By Mike Foley
Prime Minister Scott Morrison wants to see more action on land clearing and hazard-reduction burns, but experts warn burns are ineffective against extreme fires such as the destructive blazes seen this summer.
They also say Australia is carrying out more prescribed burning than in previous decades and to do much more would lead to heavy smoke affecting communities throughout winter.
Speaking at the weekend about the need to reduce fuel loads in forests, Mr Morrison said there was time before the next scheduled meeting of the Council of Australian Governments "to bring forward some immediate steps and for those to be considered by premiers before moving to broader-scale reviews".
"You've got to deal with hazard management in national parks ... this, of course, will be one of the things that we will consider when premiers come together after they've been dealing with the fires," he said.
Mr Morrison will meet state leaders to discuss clearing more land and conducting more hazard reduction burns, which he pointed out on Sunday were "run and overseen entirely by state governments", as are other bushfire issues such as planning laws and building codes.
But Associate Professor Philip Zylstra, from Wollongong University's Centre for Sustainable Ecosystem Solutions, said fuel loads in forests, and state government management, were not responsible for the catastrophic fire season.
"I think that for the federal government to say there needs to be a focus on hazard-reduction burning at this stage appears to be passing the buck to the states," he said.
"The reality is we are at a peak of prescribed burning by state agencies. More has been done in the past decade than in many, many decades."

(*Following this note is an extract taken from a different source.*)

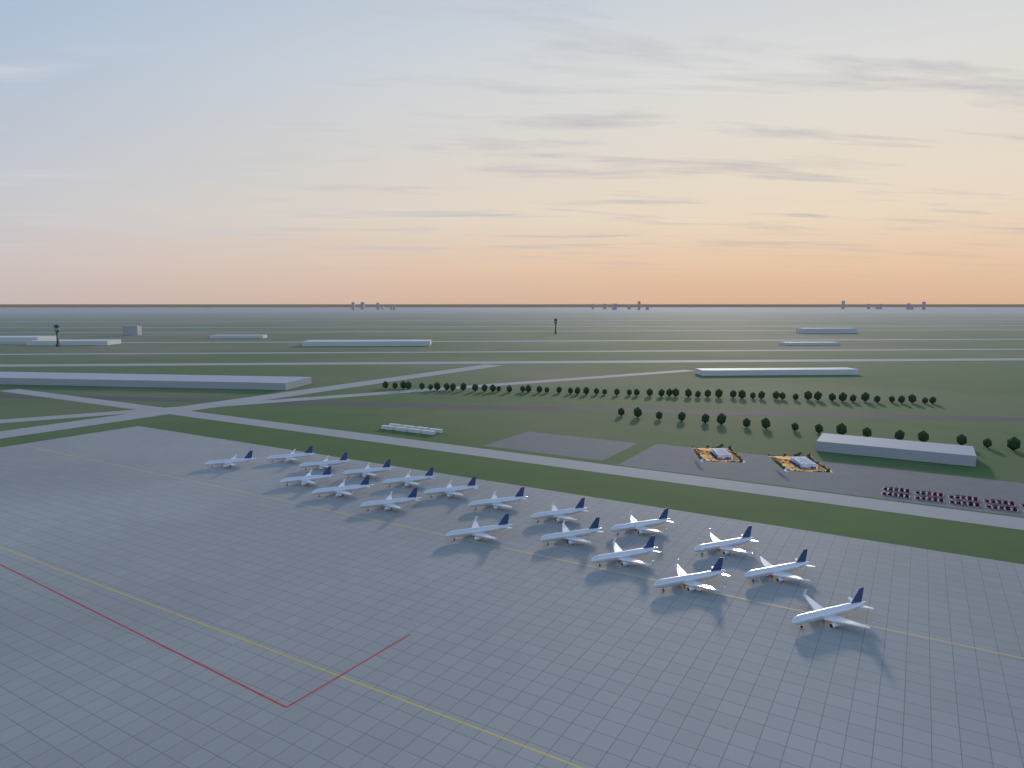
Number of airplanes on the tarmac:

NSW Environment Minister Matt Kean said 960,000 hectares burnt in NSW forests last year, despite record levels of hazard reduction burns conducted over the previous year.
Professor Zylstra said a vast increase to the current hazard reduction effort would blanket cities and towns with smoke over winter and create "huge risks" of accidental property damage and even death.
Philip Gibbons, an associate professor at the Fenner School for Environment and Society at the Australian National University, said recent fires in several regions across the country were not halted by cleared farm paddocks, which showed broadscale land clearing was not an effective management technique.
"Fires have burned through rural land which has a much lower fuel load than a hazard-burn area, but that didn't stop fires."
Professor Gibbons said studies showed hazard-reduction burns weren't effective at halting fires and policy that focused on them could push states to set minimum-hectare-burned targets.
Victoria's fire managers have already shifted from an annual hectare target, which was set after the Black Saturday royal commission, to a more strategic approach.
A 2010 study from Wollongong University, The Effect of Fuel Age on the Spread of Fire in Sclerophyll Forest in the Sydney Region, found there was only a 10 per cent chance a fire would be stopped by a hazard-reduction burn. It said road barriers were most effective at halting fires.
"This summer's fires have burnt though many areas that had hazard-reduction burning. They can help control fires in moderate weather conditions, but in severe conditions it might just help reduce the severity," he said.
Cleared buffer zones in the bush within 40 metres of houses reduced house losses by an average of 43 per cent on Black Saturday, Professor Gibbons' study found. But he said no one technique was a solution.
"If there was a silver bullet on bushfires we'd have found it by now, after the 51 inquiries since 1939."
Associate Professor Trent Penman, from the University of Melbourne bushfire behaviour and management group, said "broader thinking" was needed and "blindly putting money into prescribed burning won't stop the problem".
He said states hadn't "dropped the ball at all" on hazard-reduction burning, and they were "working harder and smarter than they have in the past", particularly since the royal commission into Black Saturday.
Correction: A previous version of this article stated incorrectly that NSW had conducted 960,000 hectares of hazard-reduction burning last year. This was in fact the total area burned by fires.